Saved data entries:
:::::
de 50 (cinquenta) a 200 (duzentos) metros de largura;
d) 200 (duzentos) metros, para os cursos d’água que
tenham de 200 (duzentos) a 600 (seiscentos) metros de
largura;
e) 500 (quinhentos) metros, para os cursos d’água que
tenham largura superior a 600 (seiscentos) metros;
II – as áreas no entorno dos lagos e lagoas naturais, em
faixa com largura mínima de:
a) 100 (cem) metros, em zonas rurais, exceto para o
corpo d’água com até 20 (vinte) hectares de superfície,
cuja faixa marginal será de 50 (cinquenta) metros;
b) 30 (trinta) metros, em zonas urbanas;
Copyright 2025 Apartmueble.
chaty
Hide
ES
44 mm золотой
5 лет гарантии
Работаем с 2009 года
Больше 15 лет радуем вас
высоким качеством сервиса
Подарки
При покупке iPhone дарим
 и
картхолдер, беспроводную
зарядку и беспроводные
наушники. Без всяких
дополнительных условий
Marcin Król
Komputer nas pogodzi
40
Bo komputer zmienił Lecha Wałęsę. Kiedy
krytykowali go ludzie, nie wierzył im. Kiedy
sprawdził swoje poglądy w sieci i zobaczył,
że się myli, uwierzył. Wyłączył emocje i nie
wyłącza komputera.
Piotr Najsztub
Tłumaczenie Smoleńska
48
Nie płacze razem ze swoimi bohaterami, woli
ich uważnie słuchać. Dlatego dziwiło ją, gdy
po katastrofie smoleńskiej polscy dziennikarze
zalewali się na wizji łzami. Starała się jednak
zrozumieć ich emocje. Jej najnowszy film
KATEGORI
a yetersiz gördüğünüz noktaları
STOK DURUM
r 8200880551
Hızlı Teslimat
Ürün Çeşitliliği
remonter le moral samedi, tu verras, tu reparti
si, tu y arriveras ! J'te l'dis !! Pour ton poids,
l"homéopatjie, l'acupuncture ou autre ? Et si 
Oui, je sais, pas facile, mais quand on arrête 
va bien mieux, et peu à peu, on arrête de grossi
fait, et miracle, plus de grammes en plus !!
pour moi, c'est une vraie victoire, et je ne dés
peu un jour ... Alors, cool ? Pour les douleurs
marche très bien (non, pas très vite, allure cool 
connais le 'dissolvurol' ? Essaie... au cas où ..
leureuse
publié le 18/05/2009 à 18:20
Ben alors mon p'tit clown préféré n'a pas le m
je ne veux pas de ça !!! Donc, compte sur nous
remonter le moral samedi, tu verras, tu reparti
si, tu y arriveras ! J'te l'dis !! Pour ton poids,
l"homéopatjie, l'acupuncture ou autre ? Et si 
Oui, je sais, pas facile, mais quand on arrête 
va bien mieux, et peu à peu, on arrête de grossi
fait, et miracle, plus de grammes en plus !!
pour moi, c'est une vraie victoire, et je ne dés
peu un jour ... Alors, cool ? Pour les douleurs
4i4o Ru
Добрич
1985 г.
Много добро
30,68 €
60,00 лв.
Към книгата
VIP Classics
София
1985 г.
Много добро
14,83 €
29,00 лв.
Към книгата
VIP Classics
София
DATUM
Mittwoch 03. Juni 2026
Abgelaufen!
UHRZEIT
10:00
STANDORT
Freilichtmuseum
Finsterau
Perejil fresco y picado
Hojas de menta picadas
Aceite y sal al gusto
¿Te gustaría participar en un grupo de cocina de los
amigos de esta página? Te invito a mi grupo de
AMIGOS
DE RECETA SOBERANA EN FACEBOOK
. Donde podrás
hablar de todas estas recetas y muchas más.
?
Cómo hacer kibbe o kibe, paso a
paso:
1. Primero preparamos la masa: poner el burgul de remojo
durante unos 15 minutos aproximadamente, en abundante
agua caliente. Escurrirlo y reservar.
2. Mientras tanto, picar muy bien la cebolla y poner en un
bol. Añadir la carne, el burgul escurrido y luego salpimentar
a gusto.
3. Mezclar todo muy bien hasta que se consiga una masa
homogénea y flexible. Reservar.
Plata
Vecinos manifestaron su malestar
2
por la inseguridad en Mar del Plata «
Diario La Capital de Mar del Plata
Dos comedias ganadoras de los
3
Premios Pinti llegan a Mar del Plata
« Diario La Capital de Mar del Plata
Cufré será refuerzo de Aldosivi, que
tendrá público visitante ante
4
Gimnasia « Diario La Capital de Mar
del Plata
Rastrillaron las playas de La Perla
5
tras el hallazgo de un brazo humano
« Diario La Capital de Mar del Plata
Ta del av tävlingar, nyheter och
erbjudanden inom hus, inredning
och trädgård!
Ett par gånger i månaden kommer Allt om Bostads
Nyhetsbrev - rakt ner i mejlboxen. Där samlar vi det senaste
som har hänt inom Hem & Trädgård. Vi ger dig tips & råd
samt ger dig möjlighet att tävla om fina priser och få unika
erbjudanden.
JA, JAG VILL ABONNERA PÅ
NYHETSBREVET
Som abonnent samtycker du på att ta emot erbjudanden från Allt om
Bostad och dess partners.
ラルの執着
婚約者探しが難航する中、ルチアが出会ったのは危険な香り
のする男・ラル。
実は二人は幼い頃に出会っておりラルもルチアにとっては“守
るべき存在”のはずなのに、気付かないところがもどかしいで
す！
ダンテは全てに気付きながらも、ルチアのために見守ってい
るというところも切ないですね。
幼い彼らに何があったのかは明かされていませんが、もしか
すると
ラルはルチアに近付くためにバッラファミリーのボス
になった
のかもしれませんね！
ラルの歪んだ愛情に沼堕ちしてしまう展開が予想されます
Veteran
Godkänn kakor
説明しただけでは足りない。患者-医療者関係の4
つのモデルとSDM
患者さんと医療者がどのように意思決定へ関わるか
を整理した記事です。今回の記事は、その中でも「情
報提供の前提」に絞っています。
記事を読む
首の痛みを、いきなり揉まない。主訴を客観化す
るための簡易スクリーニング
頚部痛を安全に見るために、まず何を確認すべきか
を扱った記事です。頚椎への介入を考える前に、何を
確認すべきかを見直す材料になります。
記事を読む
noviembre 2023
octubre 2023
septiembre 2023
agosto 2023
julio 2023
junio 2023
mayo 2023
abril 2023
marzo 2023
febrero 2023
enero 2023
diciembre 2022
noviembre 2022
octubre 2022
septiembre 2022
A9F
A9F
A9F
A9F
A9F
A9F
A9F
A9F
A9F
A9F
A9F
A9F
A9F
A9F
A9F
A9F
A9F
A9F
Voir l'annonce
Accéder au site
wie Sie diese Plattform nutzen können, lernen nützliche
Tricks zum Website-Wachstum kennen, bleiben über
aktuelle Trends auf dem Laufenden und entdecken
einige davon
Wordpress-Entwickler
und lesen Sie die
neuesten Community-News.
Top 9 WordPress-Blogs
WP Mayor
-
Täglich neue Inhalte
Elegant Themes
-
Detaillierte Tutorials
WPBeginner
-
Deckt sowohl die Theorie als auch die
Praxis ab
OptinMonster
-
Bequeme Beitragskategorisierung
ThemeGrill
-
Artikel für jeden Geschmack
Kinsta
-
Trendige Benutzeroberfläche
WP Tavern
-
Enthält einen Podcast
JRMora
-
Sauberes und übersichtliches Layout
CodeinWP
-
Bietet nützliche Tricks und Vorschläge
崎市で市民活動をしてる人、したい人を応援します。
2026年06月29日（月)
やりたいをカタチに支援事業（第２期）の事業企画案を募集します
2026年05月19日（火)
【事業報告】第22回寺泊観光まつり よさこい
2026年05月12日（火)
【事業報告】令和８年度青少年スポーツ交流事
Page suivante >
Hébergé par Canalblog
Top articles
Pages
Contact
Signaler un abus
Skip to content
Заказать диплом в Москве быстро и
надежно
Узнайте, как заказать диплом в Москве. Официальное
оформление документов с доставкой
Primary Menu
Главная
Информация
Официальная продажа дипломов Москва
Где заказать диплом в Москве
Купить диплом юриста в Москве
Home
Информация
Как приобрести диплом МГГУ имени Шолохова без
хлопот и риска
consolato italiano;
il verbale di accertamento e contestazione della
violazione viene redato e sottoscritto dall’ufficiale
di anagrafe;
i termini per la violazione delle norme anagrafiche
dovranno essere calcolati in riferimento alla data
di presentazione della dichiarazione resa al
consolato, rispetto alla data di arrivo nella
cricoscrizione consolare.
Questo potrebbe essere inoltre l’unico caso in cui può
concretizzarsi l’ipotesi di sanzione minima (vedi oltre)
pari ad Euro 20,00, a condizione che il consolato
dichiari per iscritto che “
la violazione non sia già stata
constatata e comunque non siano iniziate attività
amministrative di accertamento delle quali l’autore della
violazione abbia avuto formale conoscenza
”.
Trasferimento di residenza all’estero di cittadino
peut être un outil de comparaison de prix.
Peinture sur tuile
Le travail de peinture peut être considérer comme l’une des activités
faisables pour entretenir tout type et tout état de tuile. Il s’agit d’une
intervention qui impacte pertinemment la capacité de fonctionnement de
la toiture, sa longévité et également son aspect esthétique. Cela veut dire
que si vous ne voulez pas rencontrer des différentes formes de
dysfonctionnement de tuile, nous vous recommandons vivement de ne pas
:::::
Copy out the items from the very first line through the line containing "Marcin Król", including both, and reproduce every line unchanged.

de 50 (cinquenta) a 200 (duzentos) metros de largura;
d) 200 (duzentos) metros, para os cursos d’água que
tenham de 200 (duzentos) a 600 (seiscentos) metros de
largura;
e) 500 (quinhentos) metros, para os cursos d’água que
tenham largura superior a 600 (seiscentos) metros;
II – as áreas no entorno dos lagos e lagoas naturais, em
faixa com largura mínima de:
a) 100 (cem) metros, em zonas rurais, exceto para o
corpo d’água com até 20 (vinte) hectares de superfície,
cuja faixa marginal será de 50 (cinquenta) metros;
b) 30 (trinta) metros, em zonas urbanas;
Copyright 2025 Apartmueble.
chaty
Hide
ES
44 mm золотой
5 лет гарантии
Работаем с 2009 года
Больше 15 лет радуем вас
высоким качеством сервиса
Подарки
При покупке iPhone дарим
 и
картхолдер, беспроводную
зарядку и беспроводные
наушники. Без всяких
дополнительных условий
Marcin Król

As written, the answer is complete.